Ist die RT ≤ ASW, öffnen die Heizwerte und die Kühlventile bleiben geschlossen. Ist die RT ≥ ASW, öffnen die Kühlventile und die Heizventile bleiben geschlossen. Bei der Umschaltung zwischen Heizen/Kühlen besteht eine Hysterese von 2 K.
Fördertechnik
Das Gebäude verfügt über vier Aufzugsgruppen:
Kern 1: Einzelaufzug von 1. UG bis 5. OG,
Kern 2: Einzelaufzug von 2. UG bis 5. OG, geeignet für Liegendtransport,
Kern 3: Doppelaufzugsgruppe von 2. UG bis 5. OG,
Kern 4: Doppelaufzugsgruppe von 2. UG bis 5. OG, eine Kabine für Liegendtransport ausgelegt.

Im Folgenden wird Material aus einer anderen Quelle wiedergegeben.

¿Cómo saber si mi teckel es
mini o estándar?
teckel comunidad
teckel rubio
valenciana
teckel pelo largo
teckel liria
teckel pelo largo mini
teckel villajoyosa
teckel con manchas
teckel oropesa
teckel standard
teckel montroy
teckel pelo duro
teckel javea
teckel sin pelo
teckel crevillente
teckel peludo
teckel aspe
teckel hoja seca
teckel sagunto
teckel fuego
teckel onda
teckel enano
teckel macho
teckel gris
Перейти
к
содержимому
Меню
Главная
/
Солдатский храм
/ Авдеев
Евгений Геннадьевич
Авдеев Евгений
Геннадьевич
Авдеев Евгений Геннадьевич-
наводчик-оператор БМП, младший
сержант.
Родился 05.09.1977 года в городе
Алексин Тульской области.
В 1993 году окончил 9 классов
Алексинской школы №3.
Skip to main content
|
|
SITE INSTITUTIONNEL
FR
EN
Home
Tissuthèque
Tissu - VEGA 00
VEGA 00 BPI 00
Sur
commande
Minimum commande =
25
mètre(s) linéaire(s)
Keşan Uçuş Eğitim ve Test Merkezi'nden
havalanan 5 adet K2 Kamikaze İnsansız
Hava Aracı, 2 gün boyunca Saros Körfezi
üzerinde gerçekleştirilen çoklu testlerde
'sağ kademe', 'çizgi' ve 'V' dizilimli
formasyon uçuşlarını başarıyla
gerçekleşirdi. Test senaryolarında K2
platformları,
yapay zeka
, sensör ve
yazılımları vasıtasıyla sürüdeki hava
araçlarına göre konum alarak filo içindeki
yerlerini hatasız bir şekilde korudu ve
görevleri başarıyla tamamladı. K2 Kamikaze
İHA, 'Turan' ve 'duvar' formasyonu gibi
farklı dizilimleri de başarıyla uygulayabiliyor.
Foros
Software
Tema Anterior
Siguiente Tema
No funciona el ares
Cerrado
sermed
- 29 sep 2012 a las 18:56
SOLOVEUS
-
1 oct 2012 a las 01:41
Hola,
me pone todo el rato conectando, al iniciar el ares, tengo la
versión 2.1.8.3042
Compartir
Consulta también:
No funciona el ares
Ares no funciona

Die Aufzüge haben eine Tragfähigkeit von je ca. 1000 kg und eine Beförderungsgeschwindigkeit von ca. 1,5 m/s. Die Kabinenlüftung erfolgt über einen in die Decke integrierten Ventilator. Für den Brandfall sind eine Brandfall- und eine Evakuierungssteuerung implementiert. Die Aufzüge wurden zur Steuerung über Kartenleser als Zutrittskontrollsystem in die Aufzugskabinen vorgerüstet.
Bauvorhaben:
Four Elements, Düsseldorf
Eigentümer:
Warburg – Henderson Kapitalanlagegesellschaft für Immobilien mbH
Bauherr:
Hochtief Projektentwicklung GmbH, Düsseldorf
Architekt:
Petzinka Pink GmbH&Co, Düsseldorf
Fachplanung
Brandschutz:
Ökotec, Management GmbH,
Schwalmtal
Haustechnik:
Huber Ingenieur Technik, HIT, Düsseldorf
Fassade:
IGF Zimmermann Mülheim a.d. Ruhr
Aufzug:
Bruns Ing. für Fördertechnik
Statik/Tragwerk:
Schüßler Plan Consult GmbH Düsseldorf
Gebäudesimulation:
Lemon Consult, Altdorf/Schweiz
Nachunternehmer
Fassaden
Lindner AG, Arnstorf
Stahlsandwichelemente:
ThyssenKrupp Bausysteme GmbH, Kreuztal
Haustechnik:
Elektro: Elektro Meißner
MSR: Hülshorst Gebäude- und Prozessautomation GmbH, Verl
RLT-Anlagen: di-pa Techn. Gebäudeservice GmbH, Köln
Lüftungsanlagen: AL-KO Therm
Ventilatoren: Gebhardt/TLT-Turbo
Motoren: Siemens
Wärmetauscher: Hidria
Luftdurchlass: LTG, Stuttgart
Brandschutzklappen:
Trox, Neunkirchen
Kompressor: Kaeser
RWA Treppenraumzentrale (TRZ):
STG Beikirch
Heizung, Klima, Sanitär:
Gebr. Kämpf, Hachenburg
Kältemaschine: Trane
KW-Pumpe: Wilo SE
Sprinkler: SIC Brandschutz GmbH, Gladbeck
Kreiselpumpen: Speck-Pumpe
Schaltschrank: Minimax
Kompressor: Kaeser
BMZ: Bosch
Feuerwehr-Gebäudefunk:
Gerd Löcher GmbH
Aufzüge: ThyssenKrupp, Düsseldorf
Fazit
Das „Four Elements“ bereichert die Bürolandschaft um ein attraktives Gebäude. Dies zeigt sich u.a. darin, dass bereits rund 7000 m2 der verfügbaren Fläche von einer Anwaltskanzlei genutzt werden, sowie zwei „Showrooms“ von „Department Fashion“ und „Backstage“ bezogen wurden.